Массы, возможно, нет, а протяженность есть, потому что материя имеет место быть, тогда как мысль есть, не имея места быть. Вот такой парадокс, друг гения Декарта.
«…В истине положения Я мыслю, следовательно, я существую меня убеждает единственно ясное представление, что для мышления надо существовать, – пишет Декарт. – Я заключил, что можно взять за общее правило следующее: все представляемое нами вполне ясно и отчетливо, – истинно». (Декарт, 1989. С. 269.)
Сознание не исчерпывается мышлением, как считал Декарт. Не все феномены сознания можно отождествлять с мышлением, основным признаком которого, согласно Декарту, является логос. Существуют гипнотические состояния сознания, когда мышление расщепляется. Существует т. н. «парадоксальный сон», когда объективно регистрируются ЭЭГ-паттерны бодрствования, столь же ярко выраженные ритмы и те же самые ритмы, что и во время интенсивного мышления, но о мышлении в глубоком сне говорить не приходится, а парадоксальный сон является самой глубокой фазой сна. Существует шизофреническое сознание, где тоже отсутствует Я как константа. Отсутствует Я у детей до определенного возраста, а также у многих первобытных людей. Теряется Я также в состояниях транса и экстаза, вызываемого разными причинами, включая наркотическое опьянение. «Экстаз» означает буквально «выход из себя», а «транс» – это сокращение от «трансценденция», т. е. выход в «другое» сознание. То, что Декарт провозгласил в качестве первичной очевидности, – это качество взрослого, логически мыслящего, нормального человека в состоянии бодрствования, четко осознающего свое Я.
Выходит, что начало, предложенное Декартом, – это на самом деле не начало, несмотря на его доопытную очевидность. Это достижение долгого пути развития сознания, но именно поэтому с него и следует начинать реконструкцию пути, пройденного человечеством к самому себе, к своему Я, к обретению логического мышления. Об этом пишет сам Декарт:
«Подобно тому как плоды собирают не с корней и не со ствола дерева, а только с концов его ветвей, так и особая полезность философии зависит от тех ее частей, которые могут быть изучены только под конец». (Декарт, 1989. С. 309.) В его времена вся наука называлась философией.

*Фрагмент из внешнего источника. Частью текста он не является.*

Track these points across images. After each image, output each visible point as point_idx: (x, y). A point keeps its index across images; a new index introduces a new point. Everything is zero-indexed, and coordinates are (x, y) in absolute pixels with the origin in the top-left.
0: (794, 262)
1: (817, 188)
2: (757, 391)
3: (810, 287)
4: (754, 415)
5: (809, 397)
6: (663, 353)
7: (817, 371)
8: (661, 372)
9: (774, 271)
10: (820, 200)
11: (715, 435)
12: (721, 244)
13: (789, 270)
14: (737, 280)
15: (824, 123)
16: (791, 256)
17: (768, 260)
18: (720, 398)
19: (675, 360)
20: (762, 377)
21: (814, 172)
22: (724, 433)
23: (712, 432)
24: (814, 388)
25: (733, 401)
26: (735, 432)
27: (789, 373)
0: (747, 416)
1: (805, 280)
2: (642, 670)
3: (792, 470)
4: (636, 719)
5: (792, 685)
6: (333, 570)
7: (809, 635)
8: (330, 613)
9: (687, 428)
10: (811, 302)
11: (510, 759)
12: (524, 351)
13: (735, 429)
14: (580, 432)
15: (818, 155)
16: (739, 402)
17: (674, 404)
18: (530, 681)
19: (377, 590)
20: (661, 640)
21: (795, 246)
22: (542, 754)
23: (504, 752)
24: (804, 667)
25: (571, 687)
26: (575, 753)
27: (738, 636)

Далее позволю себе автоцитату из книги о происхождении человека.
«Самое очевидное различие между религией и наукой в методах познания заключается в следующем: религия всегда начинает с начала, наука начинает с конца. «В начале было Слово», – говорит религия, и далее следует цепь непроверяемых утверждений. В них можно верить, но проверить нельзя. Наука начинает с конца, т. е. с очевидного, с актуального и идет в глубь времен, разматывая клубок».

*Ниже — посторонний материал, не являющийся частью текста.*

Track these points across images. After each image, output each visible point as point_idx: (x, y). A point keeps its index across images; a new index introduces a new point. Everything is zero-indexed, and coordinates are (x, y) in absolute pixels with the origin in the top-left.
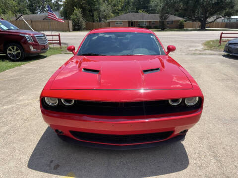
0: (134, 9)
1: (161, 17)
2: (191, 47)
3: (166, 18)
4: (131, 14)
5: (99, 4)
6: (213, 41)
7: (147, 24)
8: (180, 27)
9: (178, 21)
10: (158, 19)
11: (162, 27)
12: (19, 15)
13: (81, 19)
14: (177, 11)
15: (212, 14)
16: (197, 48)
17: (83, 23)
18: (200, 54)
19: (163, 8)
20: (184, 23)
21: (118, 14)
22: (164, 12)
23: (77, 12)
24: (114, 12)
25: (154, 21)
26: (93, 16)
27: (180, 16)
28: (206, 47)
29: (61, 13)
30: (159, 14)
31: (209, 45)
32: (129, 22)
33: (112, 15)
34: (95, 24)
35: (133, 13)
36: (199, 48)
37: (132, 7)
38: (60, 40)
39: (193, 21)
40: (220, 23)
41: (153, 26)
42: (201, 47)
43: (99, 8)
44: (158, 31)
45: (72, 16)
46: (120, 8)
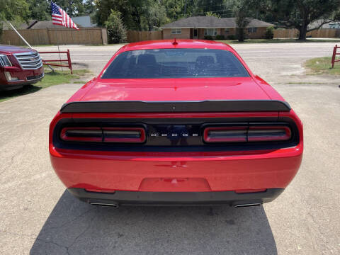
0: (200, 12)
1: (239, 23)
2: (284, 69)
3: (246, 23)
4: (195, 18)
5: (148, 4)
6: (319, 60)
7: (219, 33)
8: (268, 37)
9: (264, 28)
10: (235, 26)
11: (241, 37)
12: (31, 21)
13: (121, 26)
14: (263, 12)
15: (315, 17)
16: (294, 73)
17: (124, 32)
18: (300, 84)
19: (241, 10)
20: (274, 30)
21: (176, 18)
22: (243, 15)
23: (115, 15)
24: (170, 15)
25: (228, 29)
26: (139, 22)
27: (267, 20)
28: (309, 70)
29: (93, 18)
30: (235, 18)
31: (315, 66)
32: (191, 29)
33: (168, 20)
34: (142, 33)
35: (199, 17)
36: (298, 72)
37: (197, 8)
38: (69, 60)
39: (287, 27)
40: (328, 30)
41: (226, 36)
42: (301, 70)
43: (147, 10)
44: (234, 43)
45: (107, 23)
46: (179, 9)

Данное различие было впервые сформулировано мной 8 лет назад (Тен, 2011. С. 36), но до сих пор не потеряло актуальности ввиду продолжающихся попыток представить наукой теорию, начавшую с того, что обезьяна была назначена предком человека, тогда как начинать поиск наших предков следует с анализа человеческого организма. С самого себя, как конца эволюции, сущего на настоящий момент. Привязывать человеческий организм к ландшафту зарождения, а потом восстанавливать ход эволюции. Это и есть начало антропологии как науки: с конца. Ход эволюции восстанавливается, начиная с его результата. Это общий путь всех подлинных наук.

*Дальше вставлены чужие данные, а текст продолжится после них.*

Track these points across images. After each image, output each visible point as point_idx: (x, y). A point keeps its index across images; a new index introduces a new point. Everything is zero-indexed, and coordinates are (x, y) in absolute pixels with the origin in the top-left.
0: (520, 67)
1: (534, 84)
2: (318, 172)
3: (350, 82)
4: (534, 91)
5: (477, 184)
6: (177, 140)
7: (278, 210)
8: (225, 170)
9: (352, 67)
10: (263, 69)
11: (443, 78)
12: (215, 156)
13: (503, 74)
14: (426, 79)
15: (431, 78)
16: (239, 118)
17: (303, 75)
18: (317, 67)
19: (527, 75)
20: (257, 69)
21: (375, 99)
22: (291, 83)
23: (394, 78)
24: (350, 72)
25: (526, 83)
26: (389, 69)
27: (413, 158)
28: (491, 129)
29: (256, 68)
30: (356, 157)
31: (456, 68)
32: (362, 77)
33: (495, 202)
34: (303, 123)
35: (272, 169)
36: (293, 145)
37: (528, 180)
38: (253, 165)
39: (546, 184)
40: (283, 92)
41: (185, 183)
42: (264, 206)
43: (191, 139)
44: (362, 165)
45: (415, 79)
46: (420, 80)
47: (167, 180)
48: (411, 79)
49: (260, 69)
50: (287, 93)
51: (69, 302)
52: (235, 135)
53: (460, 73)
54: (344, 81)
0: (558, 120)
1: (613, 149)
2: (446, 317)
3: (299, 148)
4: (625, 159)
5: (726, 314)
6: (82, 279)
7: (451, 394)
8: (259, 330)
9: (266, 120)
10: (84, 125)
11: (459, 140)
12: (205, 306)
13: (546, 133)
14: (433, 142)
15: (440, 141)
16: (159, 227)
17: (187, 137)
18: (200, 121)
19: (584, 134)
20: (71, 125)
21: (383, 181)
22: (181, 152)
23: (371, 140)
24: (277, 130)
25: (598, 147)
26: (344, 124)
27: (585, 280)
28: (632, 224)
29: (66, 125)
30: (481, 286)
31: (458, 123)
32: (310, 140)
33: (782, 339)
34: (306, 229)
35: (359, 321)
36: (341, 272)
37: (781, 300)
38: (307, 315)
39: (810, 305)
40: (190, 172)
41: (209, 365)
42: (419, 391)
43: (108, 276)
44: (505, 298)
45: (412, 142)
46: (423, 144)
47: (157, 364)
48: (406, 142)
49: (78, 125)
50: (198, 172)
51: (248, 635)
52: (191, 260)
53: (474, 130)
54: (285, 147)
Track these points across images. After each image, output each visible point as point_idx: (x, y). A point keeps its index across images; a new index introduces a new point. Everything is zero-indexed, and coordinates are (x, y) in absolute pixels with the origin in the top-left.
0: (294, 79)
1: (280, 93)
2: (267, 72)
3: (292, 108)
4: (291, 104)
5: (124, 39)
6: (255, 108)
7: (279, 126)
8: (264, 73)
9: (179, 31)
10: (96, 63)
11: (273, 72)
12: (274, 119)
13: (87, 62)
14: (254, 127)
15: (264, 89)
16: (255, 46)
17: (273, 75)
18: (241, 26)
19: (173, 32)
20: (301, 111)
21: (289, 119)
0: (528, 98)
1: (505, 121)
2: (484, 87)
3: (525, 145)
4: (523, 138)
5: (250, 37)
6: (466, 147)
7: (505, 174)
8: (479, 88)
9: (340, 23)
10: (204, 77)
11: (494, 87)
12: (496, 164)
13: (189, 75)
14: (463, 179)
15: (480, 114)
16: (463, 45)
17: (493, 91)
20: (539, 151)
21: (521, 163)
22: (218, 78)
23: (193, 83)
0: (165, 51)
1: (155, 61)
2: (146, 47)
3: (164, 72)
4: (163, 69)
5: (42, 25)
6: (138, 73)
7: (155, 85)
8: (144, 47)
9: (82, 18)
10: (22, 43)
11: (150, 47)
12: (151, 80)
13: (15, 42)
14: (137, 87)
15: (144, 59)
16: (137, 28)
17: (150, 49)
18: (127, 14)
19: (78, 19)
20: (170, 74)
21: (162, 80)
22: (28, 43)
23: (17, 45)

К «соотношению неопределенностей» физики пришли, начав с соотношения определенностей: с того, что Архимед опустил скрупулезно измеренный кусок металла в чашку с водой и столь же дотошно измерил количество вытесненной жидкости. Так появился первый физический закон – закон Архимеда. Физика началась с космической золы, с того, что уже давным-давно прогорело и является результатом эволюции звезд. Химия тоже началась с исследования космической золы (металлов) алхимиками и дошла до органических молекул, которых нет в золе звезд. Геология началась с принципа актуализма, сформулированного Ч. Лайэллем («настоящее есть ключ к прошедшему»). Эволюционная биология началась с восстановления предковых видов современных животных, исходя из морфологии последних.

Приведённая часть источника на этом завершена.